Attached at the Hip

by Erin Feith, Research Assistant
February 6, 2024

For centuries, the chatelaine came in clutch, providing a solution for the often pocket-less garments worn by women. Though known by a variety of names, the piece became best known by the French term for the mistress of a chateau, as its design and placement at the waist of a wearer mimicked that of the key rings carried by such estate owners. Both functional and fashionable, the chatelaine played a prominent role in women’s fashion over time.

Notepad from a chateleine in MCHS’s collection (top photo). Notepad by Unger Brothers of Newark. Other elements by Wm. B. Kerr & Company of Newark.

Formally given its French moniker by The World of Fashion magazine in 1828, the chatelaine consisted of a medallion from which chains or cords were suspended. With the medallion affixed to the waistband of one’s skirt via a hook or brooch pin, its chains supported any number of small items that the individual needed at hand. During the height of their popularity in the 18th century, the utilitarian piece, then most often known as an “equipage,” typically included practical tools, such as a watch, pocket knife, notebook and writing utensil. Further prioritizing functionality, others were outfitted with instruments geared toward sewing, nursing, and other pursuits.

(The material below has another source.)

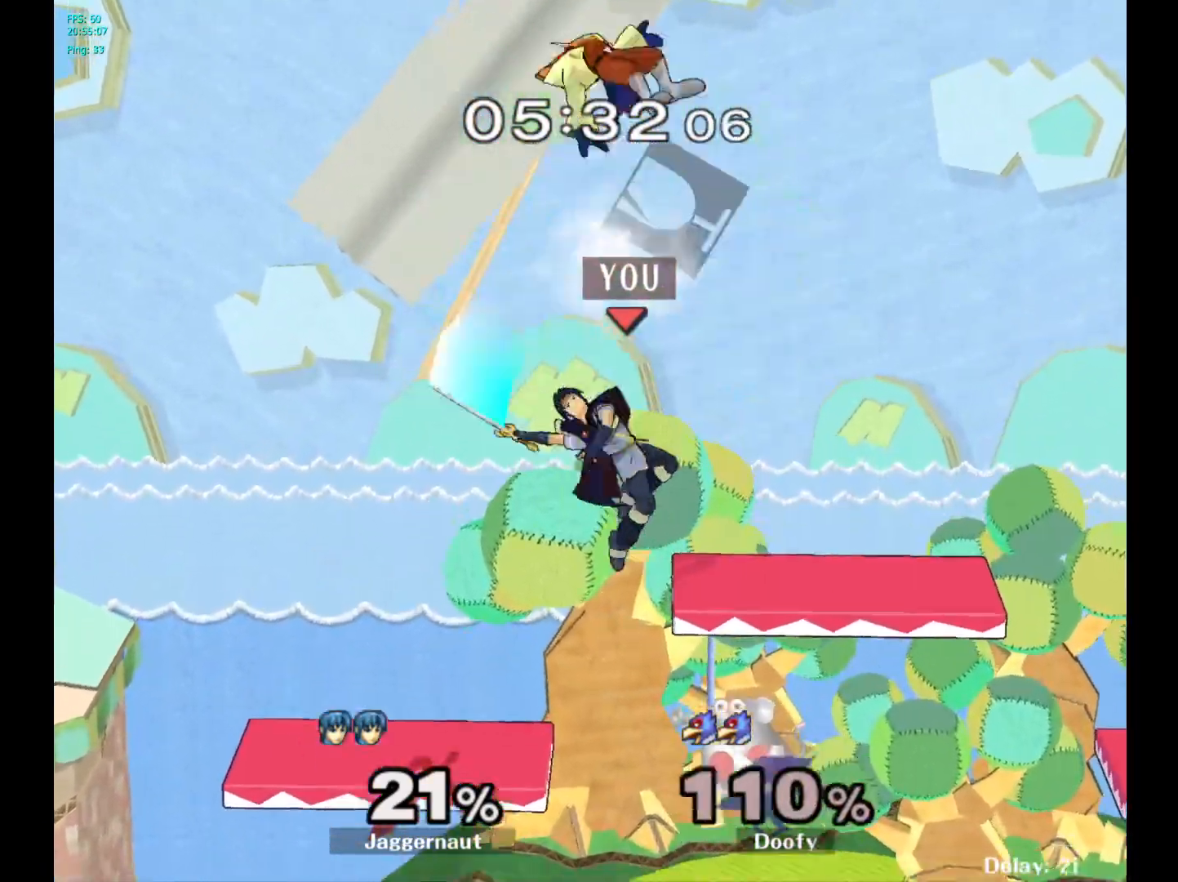
{"buttons": [], "left_stick": "up-right", "right_stick": "center", "events": [[100, "left_stick", "up-right"]]}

Chateleine of gold, enamel, and diamonds held by The Metropolitan Museum of Art.

Gaining renewed interest in the mid-19th century, chatelaines were transformed into fashion pieces. Previously made of pinchbeck, an alloy of copper and zinc, they were increasingly created using gold, silver, and precious stones.  Indeed, chatelaines were sold by nearly all leading jewelers of the day, including Tiffany & Co., Fabergé, and Lalique. As an adornment worn to balls and other social occasions, they could include upwards of 10 chains boasting fans or perfume bottles. The distinct sound they made when their wearer walked or danced provided further prestige.

Chatelaines continued to be a part of ladies’ ensembles through the early 20th century, although its popularity had declined as changes in fashion ushered in larger handbags and a desire for smaller adornments like brooches. As women increasingly found work outside of the home, the piece also proved too cumbersome to be conducive to everyday wear. However, through its early combination of practicality and artistry, the chatelaine was an integral “pre-purse-sor” for accessories to follow.